DATA SECTION -

>>>>

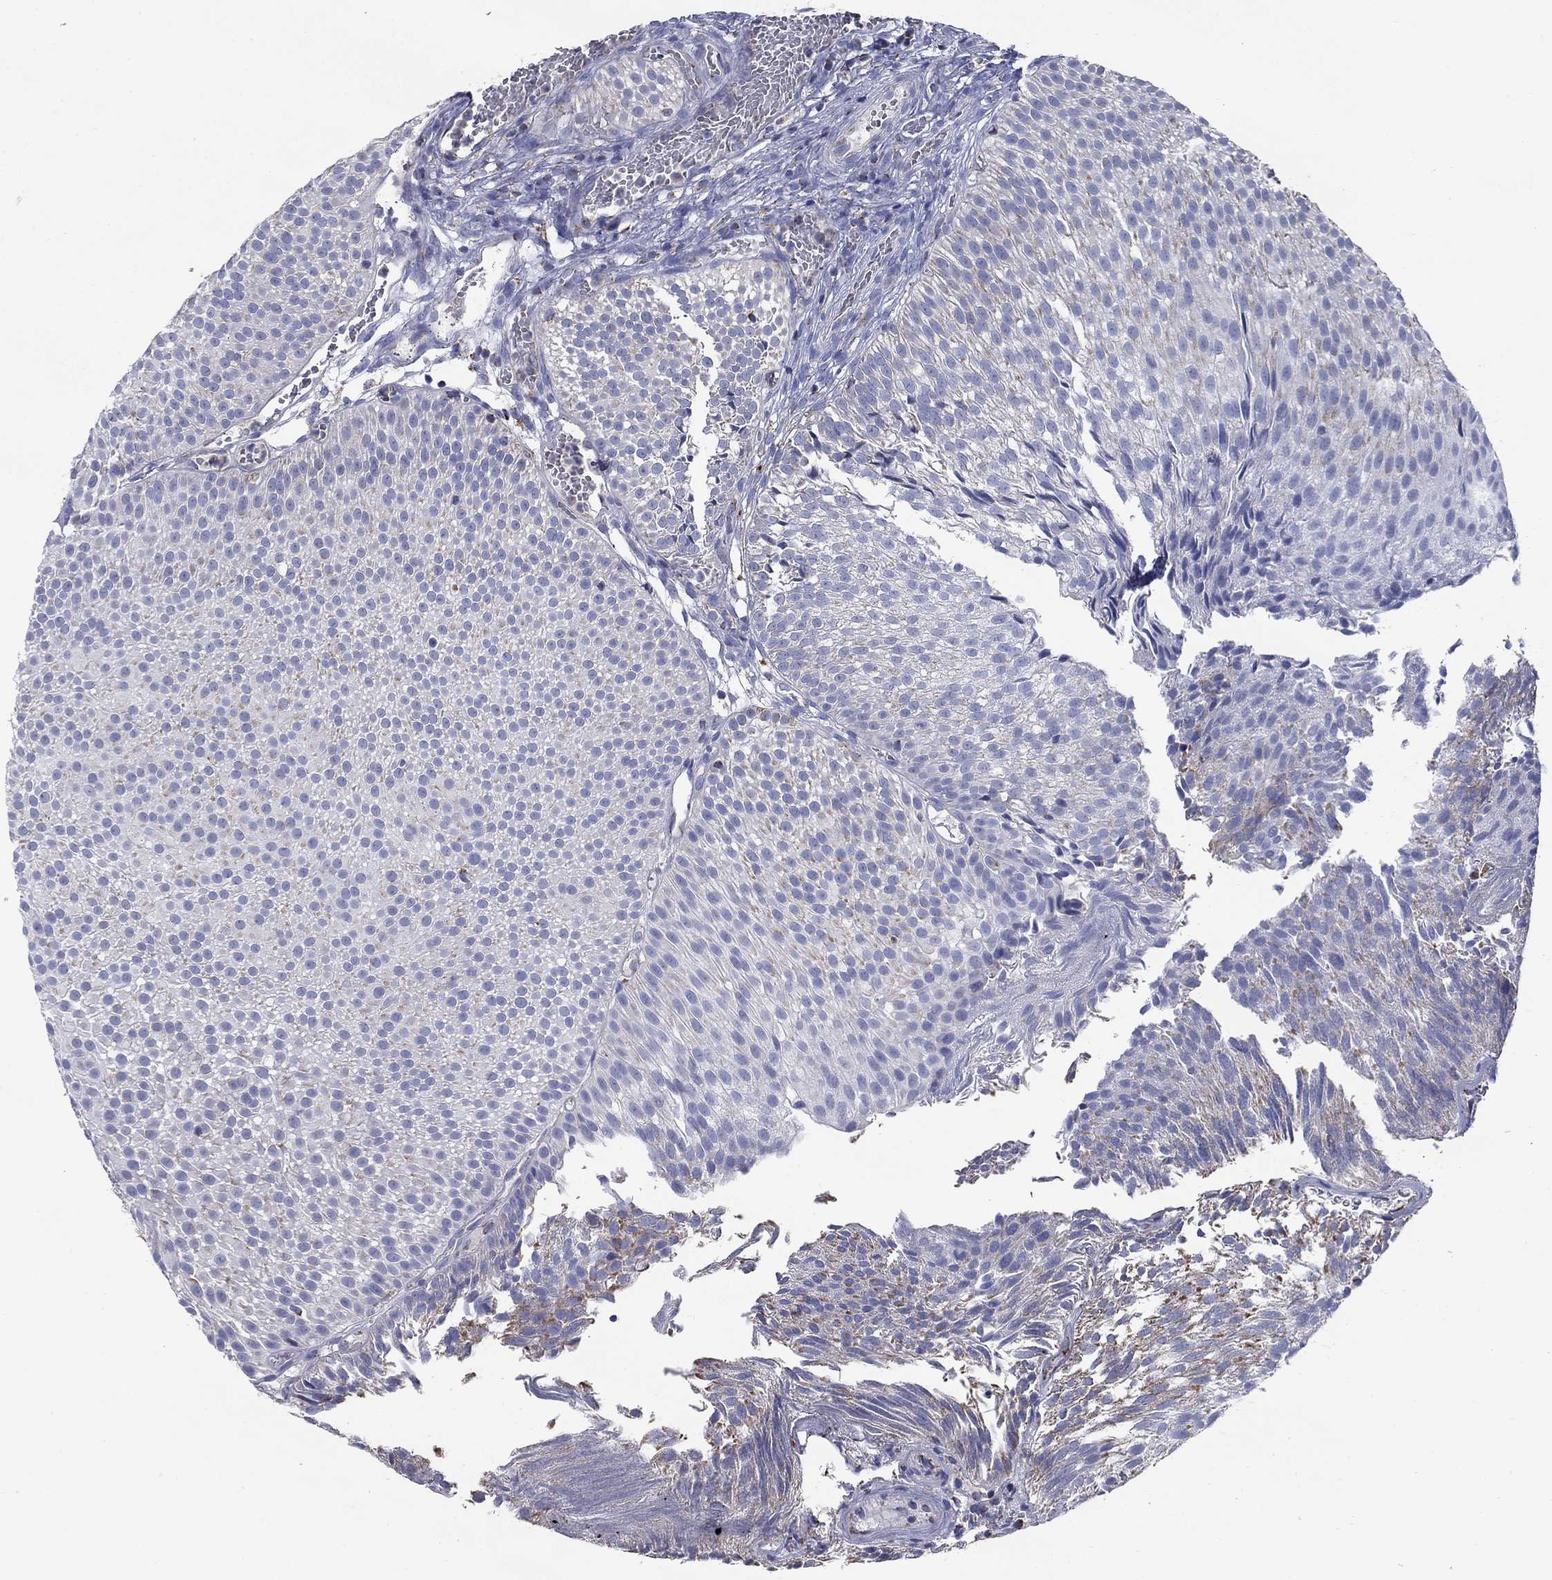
{"staining": {"intensity": "weak", "quantity": "<25%", "location": "cytoplasmic/membranous"}, "tissue": "urothelial cancer", "cell_type": "Tumor cells", "image_type": "cancer", "snomed": [{"axis": "morphology", "description": "Urothelial carcinoma, Low grade"}, {"axis": "topography", "description": "Urinary bladder"}], "caption": "Urothelial cancer was stained to show a protein in brown. There is no significant staining in tumor cells.", "gene": "NDUFA4L2", "patient": {"sex": "male", "age": 65}}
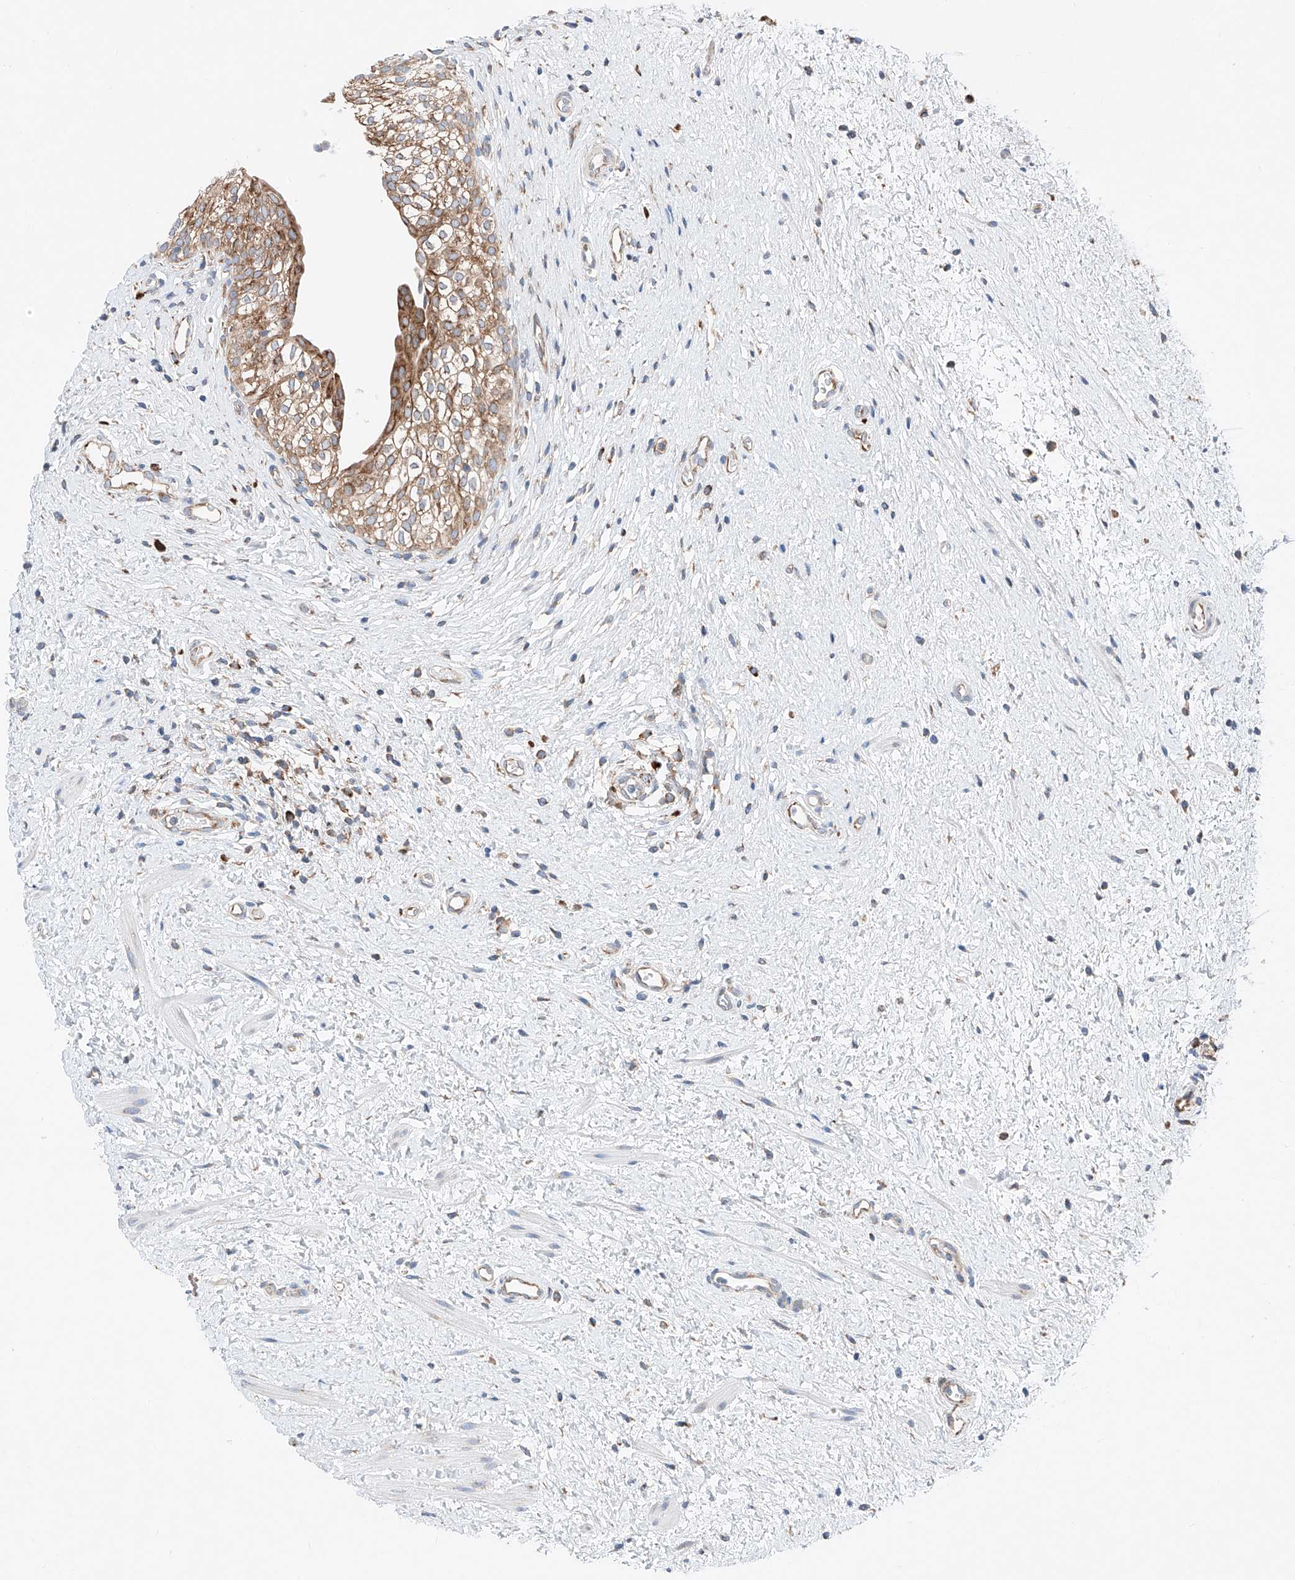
{"staining": {"intensity": "moderate", "quantity": ">75%", "location": "cytoplasmic/membranous"}, "tissue": "urinary bladder", "cell_type": "Urothelial cells", "image_type": "normal", "snomed": [{"axis": "morphology", "description": "Normal tissue, NOS"}, {"axis": "topography", "description": "Urinary bladder"}], "caption": "DAB (3,3'-diaminobenzidine) immunohistochemical staining of unremarkable urinary bladder reveals moderate cytoplasmic/membranous protein expression in about >75% of urothelial cells. Ihc stains the protein of interest in brown and the nuclei are stained blue.", "gene": "CRELD1", "patient": {"sex": "male", "age": 1}}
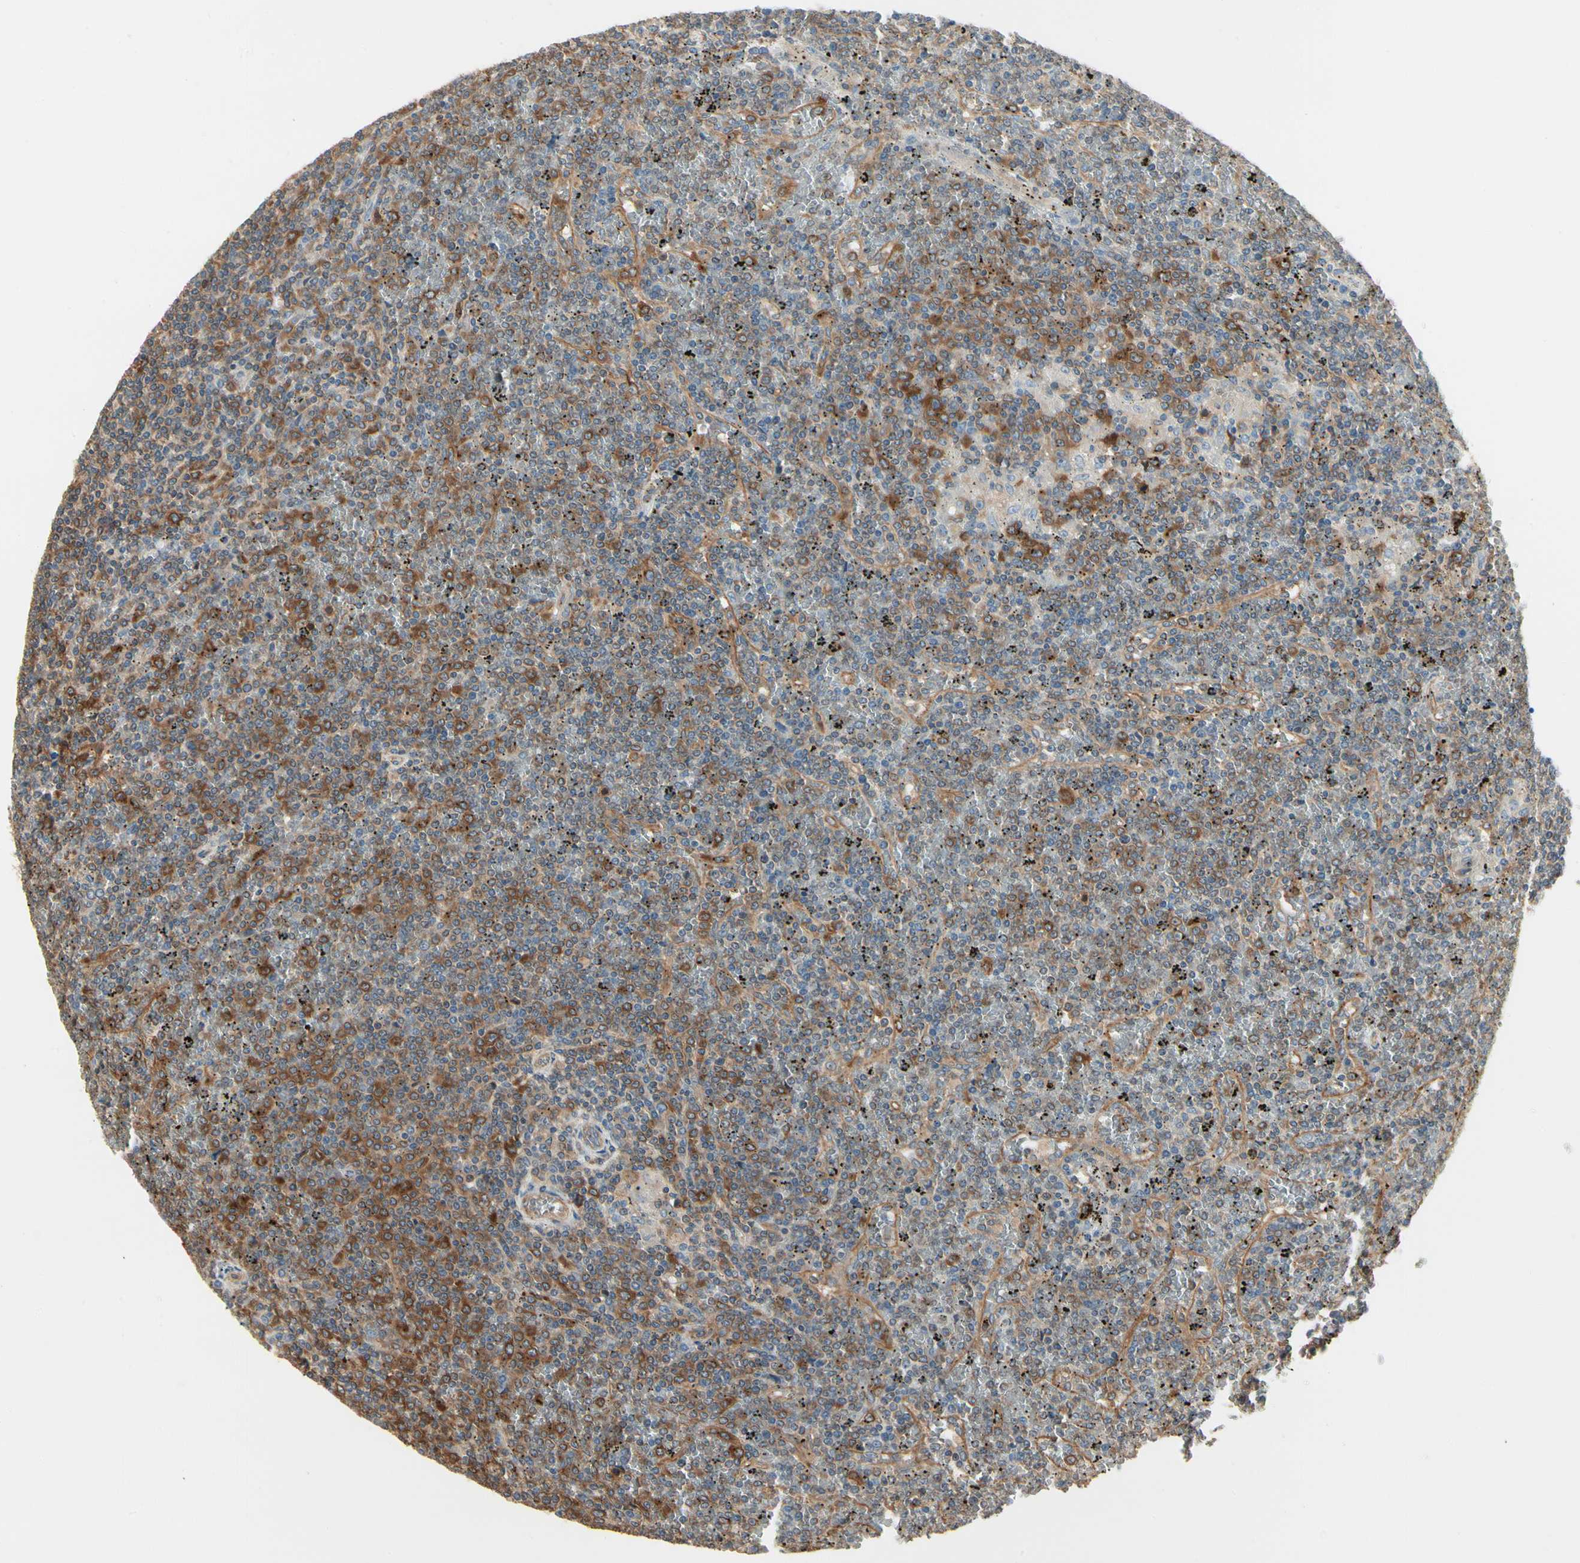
{"staining": {"intensity": "moderate", "quantity": "<25%", "location": "cytoplasmic/membranous"}, "tissue": "lymphoma", "cell_type": "Tumor cells", "image_type": "cancer", "snomed": [{"axis": "morphology", "description": "Malignant lymphoma, non-Hodgkin's type, Low grade"}, {"axis": "topography", "description": "Spleen"}], "caption": "Brown immunohistochemical staining in human lymphoma exhibits moderate cytoplasmic/membranous expression in approximately <25% of tumor cells.", "gene": "IRAG1", "patient": {"sex": "female", "age": 19}}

<<<<

Copy every line of the listing above exactly. Leave each picture out.

{"staining": {"intensity": "weak", "quantity": "<25%", "location": "cytoplasmic/membranous"}, "tissue": "urothelial cancer", "cell_type": "Tumor cells", "image_type": "cancer", "snomed": [{"axis": "morphology", "description": "Urothelial carcinoma, Low grade"}, {"axis": "topography", "description": "Urinary bladder"}], "caption": "Urothelial cancer was stained to show a protein in brown. There is no significant staining in tumor cells.", "gene": "NDUFA4L2", "patient": {"sex": "male", "age": 65}}
{"staining": {"intensity": "moderate", "quantity": ">75%", "location": "cytoplasmic/membranous"}, "tissue": "urinary bladder", "cell_type": "Urothelial cells", "image_type": "normal", "snomed": [{"axis": "morphology", "description": "Normal tissue, NOS"}, {"axis": "topography", "description": "Urinary bladder"}], "caption": "DAB (3,3'-diaminobenzidine) immunohistochemical staining of unremarkable urinary bladder reveals moderate cytoplasmic/membranous protein expression in about >75% of urothelial cells. Ihc stains the protein of interest in brown and the nuclei are stained blue.", "gene": "CRELD1", "patient": {"sex": "male", "age": 1}}
{"staining": {"intensity": "moderate", "quantity": "<25%", "location": "cytoplasmic/membranous"}, "tissue": "lymphoma", "cell_type": "Tumor cells", "image_type": "cancer", "snomed": [{"axis": "morphology", "description": "Malignant lymphoma, non-Hodgkin's type, Low grade"}, {"axis": "topography", "description": "Spleen"}], "caption": "Brown immunohistochemical staining in human lymphoma exhibits moderate cytoplasmic/membranous expression in approximately <25% of tumor cells.", "gene": "IRAG1", "patient": {"sex": "female", "age": 19}}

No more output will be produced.